Gymnastics began as human optimization for the nation. Today, you train for capitalism – or you just go into the kitchen and eat.
Felgaufschwung strictly forbidden. If you want to do gymnastics, you have to do it at home Photo: Camera4/imago
These are fat days, for all the people who have retreated to the home office. The way to the refrigerator is only a few meters long. The always appropriate greeting for all home workers has always been "Mahlzeit!" anyway. People and experts advise people to take care of themselves. They send pictures of themselves exercising on the living room floor to the world via social networks.
Anyone who sees this will have a guilty conscience by the time they’ve eaten their eighth loaf of honey bread and unrolled the yoga mat they bought when they decided to be a little more mindful of themselves out of fear of an impending burnout. The decision to finally change one’s life may not have actually been implemented, but the Corona gymnastics class on the linoleum at home will once again confirm that it was fundamentally the right thing to do.

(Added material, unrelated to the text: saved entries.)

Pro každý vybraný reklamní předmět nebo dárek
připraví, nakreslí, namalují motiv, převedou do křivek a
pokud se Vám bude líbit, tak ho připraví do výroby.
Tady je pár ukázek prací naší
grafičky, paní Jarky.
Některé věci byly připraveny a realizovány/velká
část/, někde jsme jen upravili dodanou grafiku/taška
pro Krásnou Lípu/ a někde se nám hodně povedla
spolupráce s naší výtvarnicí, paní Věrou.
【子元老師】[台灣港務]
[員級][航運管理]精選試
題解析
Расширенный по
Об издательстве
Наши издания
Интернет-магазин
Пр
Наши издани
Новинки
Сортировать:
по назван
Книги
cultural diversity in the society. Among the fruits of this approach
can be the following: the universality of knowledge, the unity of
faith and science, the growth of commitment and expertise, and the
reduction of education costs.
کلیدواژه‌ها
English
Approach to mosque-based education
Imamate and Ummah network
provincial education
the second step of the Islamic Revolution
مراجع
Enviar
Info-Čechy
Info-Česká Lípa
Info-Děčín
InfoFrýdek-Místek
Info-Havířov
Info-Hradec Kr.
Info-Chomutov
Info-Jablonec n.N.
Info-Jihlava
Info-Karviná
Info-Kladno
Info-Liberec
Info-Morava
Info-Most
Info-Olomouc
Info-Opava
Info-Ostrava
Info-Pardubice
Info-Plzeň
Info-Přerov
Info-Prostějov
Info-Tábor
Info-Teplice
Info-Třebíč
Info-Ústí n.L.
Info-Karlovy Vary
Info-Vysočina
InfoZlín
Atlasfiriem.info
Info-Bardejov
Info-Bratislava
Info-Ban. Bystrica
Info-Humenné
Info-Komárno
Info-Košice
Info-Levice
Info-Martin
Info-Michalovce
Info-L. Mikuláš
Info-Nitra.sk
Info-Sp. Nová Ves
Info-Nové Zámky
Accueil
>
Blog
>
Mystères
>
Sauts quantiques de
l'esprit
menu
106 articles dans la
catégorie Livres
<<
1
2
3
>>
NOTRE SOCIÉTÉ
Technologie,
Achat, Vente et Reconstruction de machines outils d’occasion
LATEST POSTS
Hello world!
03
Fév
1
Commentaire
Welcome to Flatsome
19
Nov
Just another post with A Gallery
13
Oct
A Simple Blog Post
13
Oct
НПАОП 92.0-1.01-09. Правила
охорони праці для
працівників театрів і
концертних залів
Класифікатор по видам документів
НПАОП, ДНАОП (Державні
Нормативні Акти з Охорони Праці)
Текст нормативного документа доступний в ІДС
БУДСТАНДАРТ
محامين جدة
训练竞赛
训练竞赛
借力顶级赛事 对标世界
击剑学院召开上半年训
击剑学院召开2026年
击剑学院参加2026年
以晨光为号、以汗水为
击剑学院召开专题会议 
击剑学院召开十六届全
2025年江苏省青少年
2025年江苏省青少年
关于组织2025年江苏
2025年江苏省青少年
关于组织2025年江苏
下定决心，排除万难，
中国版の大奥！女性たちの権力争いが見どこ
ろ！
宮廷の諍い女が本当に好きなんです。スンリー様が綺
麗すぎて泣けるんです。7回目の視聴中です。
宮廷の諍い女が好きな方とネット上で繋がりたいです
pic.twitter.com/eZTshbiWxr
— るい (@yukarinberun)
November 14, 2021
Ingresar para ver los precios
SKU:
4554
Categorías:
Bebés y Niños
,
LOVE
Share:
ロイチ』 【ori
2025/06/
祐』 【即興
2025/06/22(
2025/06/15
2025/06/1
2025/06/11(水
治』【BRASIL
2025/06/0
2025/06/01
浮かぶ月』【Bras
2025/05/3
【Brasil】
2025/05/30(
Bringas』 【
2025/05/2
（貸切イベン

"Change!" is the magic word of the self-optimizers who screw at their bodies in gyms, yoga, simply jogging, nourishing themselves or some trend like Crossfit. "But the Change!" only comes if you don’t let up. A few weeks of running? A few breathing exercises? Lift a few weights? Cutting out the white flour for a change? Just letting go on vacation? It’s not going to work that way." With these words, Tim Bindel describes the problems that arise when you want to optimize your body.
He writes this in a collection of essays called "Texte zur Turnkunst," which was recently published by Verbrecher Verlag. The professor of sports pedagogy draws a line from the training of the disciples of gymnastics father Jahn to the mindfulness and six-pack apologists of the present. They, too, are concerned with fitness. "Many people are doing gymnastics again," he writes, "they want to be ready for battle, not so much national as capital."
History of mindfulness
Anyone who studies the life of Carola Joseph will learn how long gymnastic exercises have been offered in private studios in this country. Christoph Ribbat has done this in detail in his new book "Die Atemlehrerin" (Suhrkamp). Carola Joseph became a gymnastics teacher in Berlin in the 1920s. This is a time when various reform movements want to set new stimuli through gymnastics or dancing. Quite a few of these new gymnasts find that their gymnastics would look quite good in the National Socialist cult of movement and allow themselves to be included.
Others are reluctant, and Carola Joseph has no choice anyway. She becomes a Jewish refugee, and life takes the now married Carola Spitz to New York, where she calls herself Carola Spread and runs a "Studio of Physical Re-Education" in Central Park. Until she is 97, she will teach people to breathe, earning small fame but never becoming famous. Anyone who reads this great book about a life that wasn’t really great will wish they had snorted with Carola Spread. Just once. It doesn’t always have to be the big change.